SOAL TERTULIS A
Perbarui bagian teks tentang Hari Anak Nasional antara "Dalam hal ini" dan "tidak rentan terjadi.", inklusif. Ganti "orang tua" dengan "keluarga", lalu tuliskan kembali bagian itu.
SOAL TERTULIS B
Menurut teks tentang Hari Anak Nasional, apa bukti bahwa negara belum bisa menjamin kesejahteraan sosial bagi anak? Jelaskan dalam satu sampai tiga kalimat.

═════ CUPLIKAN DOKUMEN

Marhaenist.id – Momentum Hari Anak Nasional tak cukup sekedar dilaksanakan secara seremonial, melainkan sebagai bahan evaluasi besar, terkhusus peran negara dalam kebijakannya, apakah sudah melaksanakan kewajiban untuk rakyat, terkhusus terhadap dunia anak-anak ? Sampai hari ini negara belum bisa menjamin kesejahteraan sosial bagi anak sendiri. buktinya kasus-kasus ekspoilitasi anak masih kerap terjadi di Indonesia.
Di Indonesia sendiri kasus eksploitasi anak masih kerap terjadi. Kementrian Pemberdayaan Perempuan dan Perlindungan Anak Republik Indonesia mecatat kasus eksploitasi anak per- tahun 2024, sejak bulan januari sampai juni tehitung 7.842 dengan rician, 5.522 korban Perempuan dan 1.930 korban anak laki-laki. (Dilansir dari Website Kementrian Pemberdayan Perempuan Dan Perlindungan Anak Replublik Indonesia). Dari rincian kasus tersebut anak perempuan paling banyak menjadi sasaran kasus exploitasi.
Dalam hal ini pemerintah, khususnya Kementrian Pemberdayan Perempuan Dan Perlindungan Anak Republik Indonesia untuk selalu mengawasi tingkah laku anak serta memberikan pengawasan masif terhadap orang tua agar kasus ini tidak rentan terjadi.

══════════
═════ INFORMASI YANG DITAMPILKAN

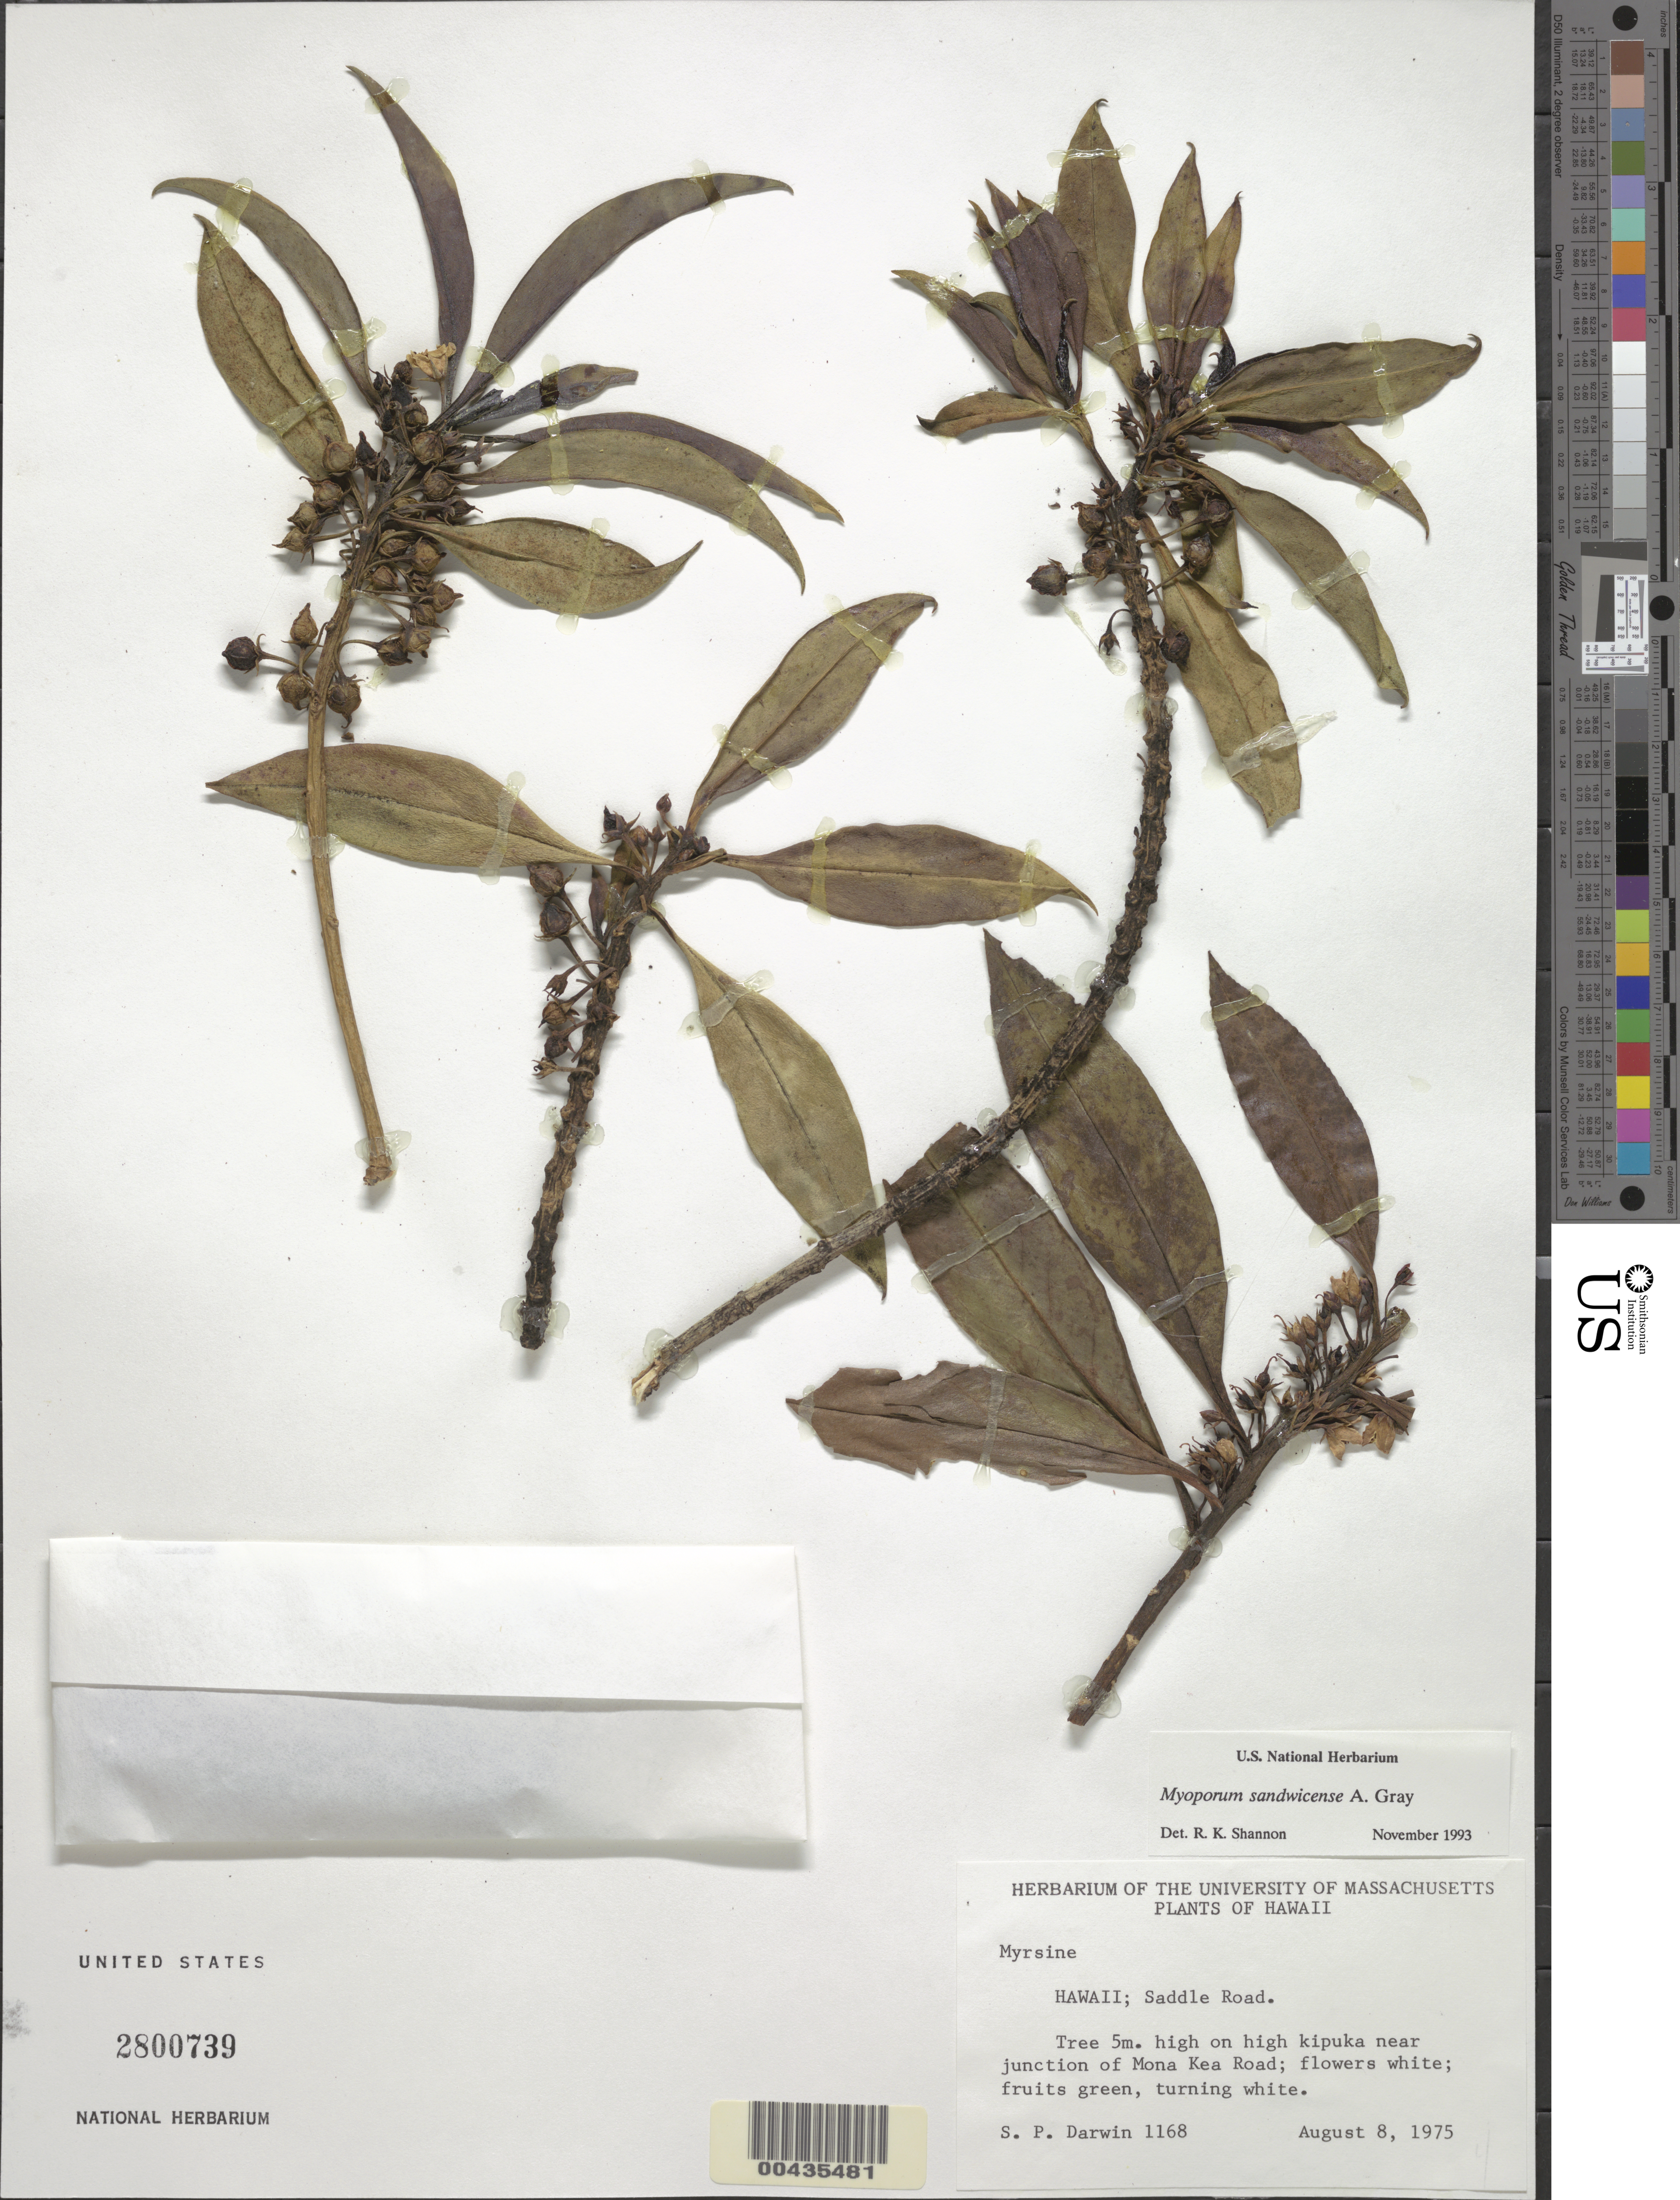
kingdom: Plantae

══════════

JAWABAN TERTULIS A
Dalam hal ini pemerintah, khususnya Kementrian Pemberdayan Perempuan Dan Perlindungan Anak Republik Indonesia untuk selalu mengawasi tingkah laku anak serta memberikan pengawasan masif terhadap keluarga agar kasus ini tidak rentan terjadi.

JAWABAN TERTULIS B
Buktinya, kasus-kasus eksploitasi anak masih kerap terjadi di Indonesia. Hal ini menunjukkan bahwa negara belum menjamin kesejahteraan sosial bagi anak.